Ben Coates must have used up a lot of shoe leather when he was out researching The Invention of Amsterdam: Europe’s greatest city in 10 walks.

Coates, who has lived in the Netherlands for more than a decade, criss-crosses the city from east to west and from north to south, taking in the sights, explaining each specific phase in the city’s history and writing about whatever crosses his path.

He joins a Keti Koti parade, smokes weed in a coffee shop and revisits the site of the Bijlmermeer plane crash. He checks out the canalside mansion gardens on Open Garden Day and wonders where the tulips are.

He observes demonstrations and the Pride celebrations, and visits synagogues, churches and museums in a vivid and relentless stream of observations, anecdotes and storytelling.

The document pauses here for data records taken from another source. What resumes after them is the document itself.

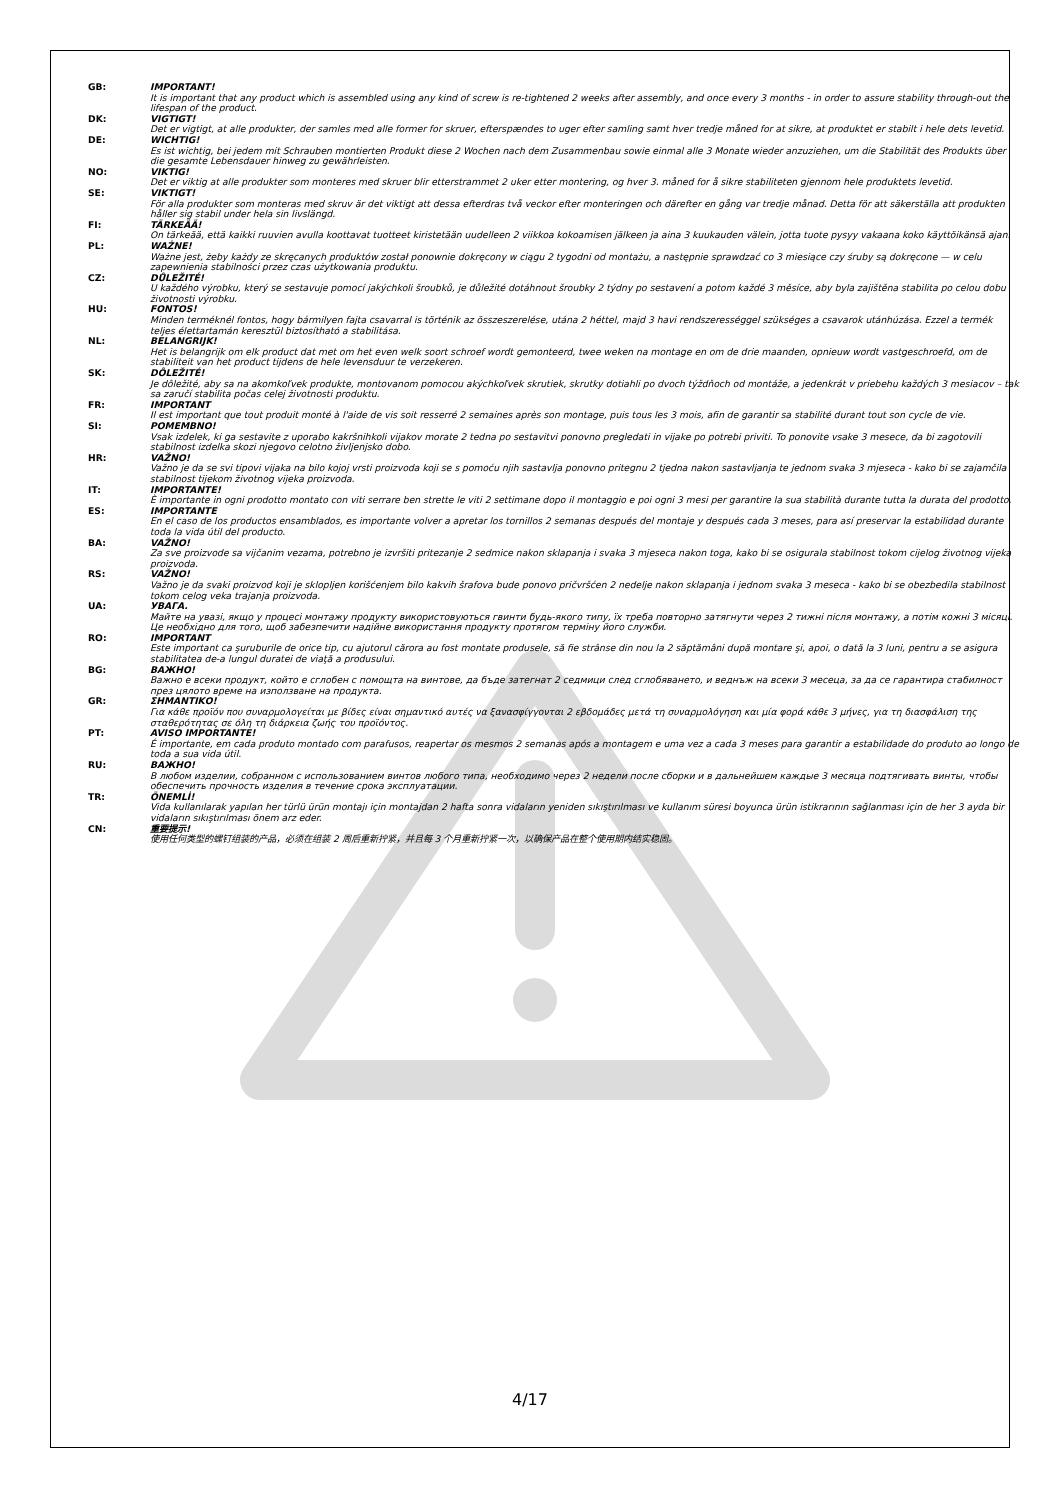GB: IMPORTANT!
It is important that any product which is assembled using any kind of screw is re-tightened 2 weeks after assembly, and once every 3 months - in order to assure stability through-out the lifespan of the product.
DK: VIGTIGT!
Det er vigtigt, at alle produkter, der samles med alle former for skruer, efterspændes to uger efter samling samt hver tredje måned for at sikre, at produktet er stabilt i hele dets levetid.
DE: WICHTIG!
Es ist wichtig, bei jedem mit Schrauben montierten Produkt diese 2 Wochen nach dem Zusammenbau sowie einmal alle 3 Monate wieder anzuziehen, um die Stabilität des Produkts über die gesamte Lebensdauer hinweg zu gewährleisten.
NO: VIKTIG!
Det er viktig at alle produkter som monteres med skruer blir etterstrammet 2 uker etter montering, og hver 3. måned for å sikre stabiliteten gjennom hele produktets levetid.
SE: VIKTIGT!
För alla produkter som monteras med skruv är det viktigt att dessa efterdras två veckor efter monteringen och därefter en gång var tredje månad. Detta för att säkerställa att produkten håller sig stabil under hela sin livslängd.
FI: TÄRKEÄÄ!
On tärkeää, että kaikki ruuvien avulla koottavat tuotteet kiristetään uudelleen 2 viikkoa kokoamisen jälkeen ja aina 3 kuukauden välein, jotta tuote pysyy vakaana koko käyttöikänsä ajan.
PL: WAŻNE!
Ważne jest, żeby każdy ze skręcanych produktów został ponownie dokręcony w ciągu 2 tygodni od montażu, a następnie sprawdzać co 3 miesiące czy śruby są dokręcone — w celu zapewnienia stabilności przez czas użytkowania produktu.
CZ: DŮLEŽITÉ!
U každého výrobku, který se sestavuje pomocí jakýchkoli šroubků, je důležité dotáhnout šroubky 2 týdny po sestavení a potom každé 3 měsíce, aby byla zajištěna stabilita po celou dobu životnosti výrobku.
HU: FONTOS!
Minden terméknél fontos, hogy bármilyen fajta csavarral is történik az összeszerelése, utána 2 héttel, majd 3 havi rendszerességgel szükséges a csavarok utánhúzása. Ezzel a termék teljes élettartamán keresztül biztosítható a stabilitása.
NL: BELANGRIJK!
Het is belangrijk om elk product dat met om het even welk soort schroef wordt gemonteerd, twee weken na montage en om de drie maanden, opnieuw wordt vastgeschroefd, om de stabiliteit van het product tijdens de hele levensduur te verzekeren.
SK: DÔLEŽITÉ!
Je dôležité, aby sa na akomkoľvek produkte, montovanom pomocou akýchkoľvek skrutiek, skrutky dotiahli po dvoch týždňoch od montáže, a jedenkrát v priebehu každých 3 mesiacov – tak sa zaručí stabilita počas celej životnosti produktu.
FR: IMPORTANT
Il est important que tout produit monté à l'aide de vis soit resserré 2 semaines après son montage, puis tous les 3 mois, afin de garantir sa stabilité durant tout son cycle de vie.
SI: POMEMBNO!
Vsak izdelek, ki ga sestavite z uporabo kakršnihkoli vijakov morate 2 tedna po sestavitvi ponovno pregledati in vijake po potrebi priviti. To ponovite vsake 3 mesece, da bi zagotovili stabilnost izdelka skozi njegovo celotno življenjsko dobo.
HR: VAŽNO!
Važno je da se svi tipovi vijaka na bilo kojoj vrsti proizvoda koji se s pomoću njih sastavlja ponovno pritegnu 2 tjedna nakon sastavljanja te jednom svaka 3 mjeseca - kako bi se zajamčila stabilnost tijekom životnog vijeka proizvoda.
IT: IMPORTANTE!
È importante in ogni prodotto montato con viti serrare ben strette le viti 2 settimane dopo il montaggio e poi ogni 3 mesi per garantire la sua stabilità durante tutta la durata del prodotto.
ES: IMPORTANTE
En el caso de los productos ensamblados, es importante volver a apretar los tornillos 2 semanas después del montaje y después cada 3 meses, para así preservar la estabilidad durante toda la vida útil del producto.
BA: VAŽNO!
Za sve proizvode sa vijčanim vezama, potrebno je izvršiti pritezanje 2 sedmice nakon sklapanja i svaka 3 mjeseca nakon toga, kako bi se osigurala stabilnost tokom cijelog životnog vijeka proizvoda.
RS: VAŽNO!
Važno je da svaki proizvod koji je sklopljen korišćenjem bilo kakvih šrafova bude ponovo pričvršćen 2 nedelje nakon sklapanja i jednom svaka 3 meseca - kako bi se obezbedila stabilnost tokom celog veka trajanja proizvoda.
UA: УВАГА.
Майте на увазі, якщо у процесі монтажу продукту використовуються гвинти будь-якого типу, їх треба повторно затягнути через 2 тижні після монтажу, а потім кожні 3 місяці. Це необхідно для того, щоб забезпечити надійне використання продукту протягом терміну його служби.
RO: IMPORTANT
Este important ca şuruburile de orice tip, cu ajutorul cărora au fost montate produsele, să fie strânse din nou la 2 săptămâni după montare şi, apoi, o dată la 3 luni, pentru a se asigura stabilitatea de-a lungul duratei de viaţă a produsului.
BG: ВАЖНО!
Важно е всеки продукт, който е сглобен с помощта на винтове, да бъде затегнат 2 седмици след сглобяването, и веднъж на всеки 3 месеца, за да се гарантира стабилност през цялото време на използване на продукта.
GR: ΣΗΜΑΝΤΙΚΟ!
Για κάθε προϊόν που συναρμολογείται με βίδες είναι σημαντικό αυτές να ξανασφίγγονται 2 εβδομάδες μετά τη συναρμολόγηση και μία φορά κάθε 3 μήνες, για τη διασφάλιση της σταθερότητας σε όλη τη διάρκεια ζωής του προϊόντος.
PT: AVISO IMPORTANTE!
É importante, em cada produto montado com parafusos, reapertar os mesmos 2 semanas após a montagem e uma vez a cada 3 meses para garantir a estabilidade do produto ao longo de toda a sua vida útil.
RU: ВАЖНО!
В любом изделии, собранном с использованием винтов любого типа, необходимо через 2 недели после сборки и в дальнейшем каждые 3 месяца подтягивать винты, чтобы обеспечить прочность изделия в течение срока эксплуатации.
TR: ÖNEMLİ!
Vida kullanılarak yapılan her türlü ürün montajı için montajdan 2 hafta sonra vidaların yeniden sıkıştırılması ve kullanım süresi boyunca ürün istikrarının sağlanması için de her 3 ayda bir vidaların sıkıştırılması önem arz eder.
CN: 重要提示!
使用任何类型的螺钉组装的产品，必须在组装 2 周后重新拧紧，并且每 3 个月重新拧紧一次，以确保产品在整个使用期内结实稳固。
4/17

The book is an almost exhausting read.

Nevertheless, Coates is a warm and witty guide, and it is easy to feel you are out walking with him, caught up in conversation. “Three men stumble past me looking very drunk,” he writes. “And I hear a mother tell her children, in Dutch, that ‘those men have been drinking special orange juice and now they’re very happy’.”

But Coates does not shy away from the difficult parts of Amsterdam’s history either, from the VOC and slavery to the horrors and impact of World War II.

Walking away from the Auschwitz Memorial in the Wertheimpark, he writes that he is “feeling sad to the bones”. While visiting the suburbs, he comments that “tolerance of Islam is one area where that famous Dutch open-mindedness seems to be in short supply”.

For the relatively new arrival, The Invention of Amsterdam offers a lively and accessible look at Amsterdam and its history, full of insights and information without being dry or abstract, and an easy and entertaining read.

To me, as someone who knows the city well, The Invention of Amsterdam is a reminder of forgotten places and stories – like chatting with an old friend about our shared memories of a city and planning to go out and rediscover it all.